Por ocasião da promulgação, as teles aceitaram pagar a contribuição e, em contrapartida, elas, que antes eram impedidas de atuar na distribuição de TV, tiveram permitida a entrada no mercado. A veiculação de produtos audiovisuais em suas redes contribui para a expansão dos negócios da telefonia brasileira.
Entre as centenas de postagens, os trabalhadores do audiovisual criticaram a atitude do SindeTelebrasil e de seus associados, que dizem uma coisa e fazem outra, exemplificada em propagandas endereçadas aos consumidores e futuros clientes, como no texto que se multiplicou nas timelines: “Segundo uma pesquisa apresentada pela Claro, atualmente, metade dos dados trafegados na rede 4G em todo o mundo já é de vídeos. A expectativa para 2021 é que esse patamar suba para 70%.”

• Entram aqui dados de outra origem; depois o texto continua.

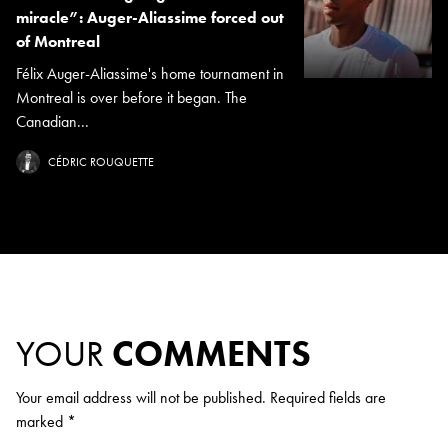
miracle”: Auger-Aliassime forced out
of Montreal
Félix Auger-Aliassime's home tournament in
Montreal is over before it began. The
Canadian...
CÉDRIC ROUQUETTE
YOUR
COMMENTS
Your email address will not be published.
Required fields are
marked
*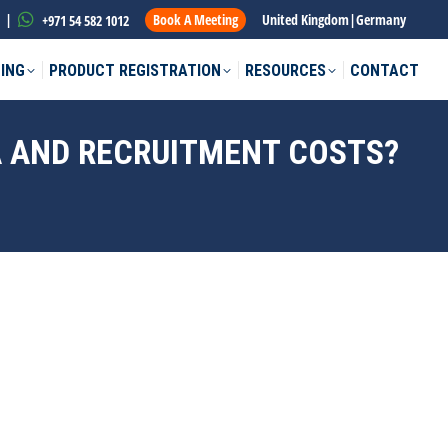
|
Book A Meeting
United Kingdom
|
Germany
+971 54 582 1012
ING
PRODUCT REGISTRATION
RESOURCES
CONTACT
SA AND RECRUITMENT COSTS?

“A solidificação do setor audiovisual brasileiro resultou em grandes e crescentes índices de bilheteria no cinema e a previsão de 2016 como seu melhor ano em todos os tempos”, diz o texto assinado por atores e diretores brasileiros, endossado ainda por entidades como a Associação Brasileira de Produtoras Independentes (BRAVI). “No mercado internacional, o audiovisual conquistou maior prestígio, como a indicação de uma animação nacional ao Oscar e as recentes premiações de séries brasileiras no Emmy”.

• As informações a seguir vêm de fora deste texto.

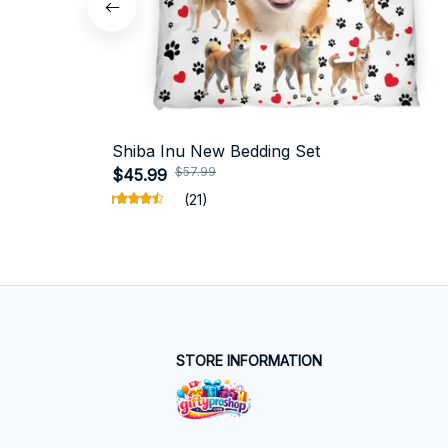
Shiba Inu New Bedding Set
$57.99
$45.99
(21)
STORE INFORMATION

Segundo a TeleBrasil, o setor deixou R$ 60 bilhões para os cofres públicos no ano passado. Dessa soma, R$ 9 bilhões foram destinados a fundos setoriais de telecomunicações, incluindo os R$ 946 milhões da Condecine. Do outro lado, Ancine e produtores do audiovisual lembram que isso representa apenas 0,4% do faturamento bruto do setor. A TeleBrasil rebate, lembrando que a conta bruta não reflete o peso da taxa: em 2014, a Condecine representou, segundo o setor, 25% de seus lucros.
PRODUÇÃO PERNAMBUCANA
Os recursos do Fundo Setorial do Audiovisual têm sido muito importantes para a manutenção do audiovisual pernambucano. Desde o ano passado, o FSA se tornou parceiro do Edital do Funcultura, com um aporte de cerca de R$ 10 milhões para a produção de longas e curtas-metragens para o cinema e seriados para a TV. Pelo programa Brasil de Todas as Telas, pelo menos quatro núcleos criativos foram criados com verbas mantidas pela FSA. A possibilidade de o setor ficar sem esses recursos é tida como desastrosa para os produtores locais.
O cineasta Paulo Caldas, codiretor de Baile Perfumado, ao lado de Lírio Ferreira – que foi um dos marcos da retomada do cinema brasileiro, no final dos anos 1990 –, tem a sensação de que a quebra do acordo da TeleBrasil é semelhante ao que o ex-presidente Fernando Collor de Mello fez ao extinguir a Embrafilme, no início daquela década. “A gente foi dormir, na noite anterior, e quando acordou estava sem profissão”, relembrou.
Caldas, que está à frente do núcleo criativo da Ateliê Produções, disse que a ação das empresas de telefonia é um retrocesso e que não vê consistência na ação. “É uma coisa grave, sobretudo para o cinema independente que se faz no Nordeste. Essa ação pode atrapalhar um dos poucos setores da economia brasileira que não está em recessão”, alertou o cineasta.
Além da Ateliê, várias outras produtoras pernambucanas também estão com seus núcleos criativos em andamento, entre elas a Rec Produtores, Cinemascópio, Trincheira e Símio Filmes. Leonardo Lacca, que lançou Permanência, seu primeiro longa-metragem, no ano passo, também vê a situação com muita negatividade. “Pensando na cadeia geral, isso impossibilitará o avanço do audiovisual como um todo. O FSA já se mostrou uma ideia muito bem pensada e desmontá-lo é muito grave. Acredito que isso também vai contra a própria lógica das empresas de telefonia móvel, que fazem propaganda de que não existe mais divisão entre o celular e a TV”, critica o cineasta.
Leonardo e os colegas Tião e Marcelo Lordello, da Trincheira Filmes, e Marcelo Pedroso e Daniel Bandeira, da Símio Filmes, estão à frente de seis projetos do núcleo criativo formado pelas duas produtoras.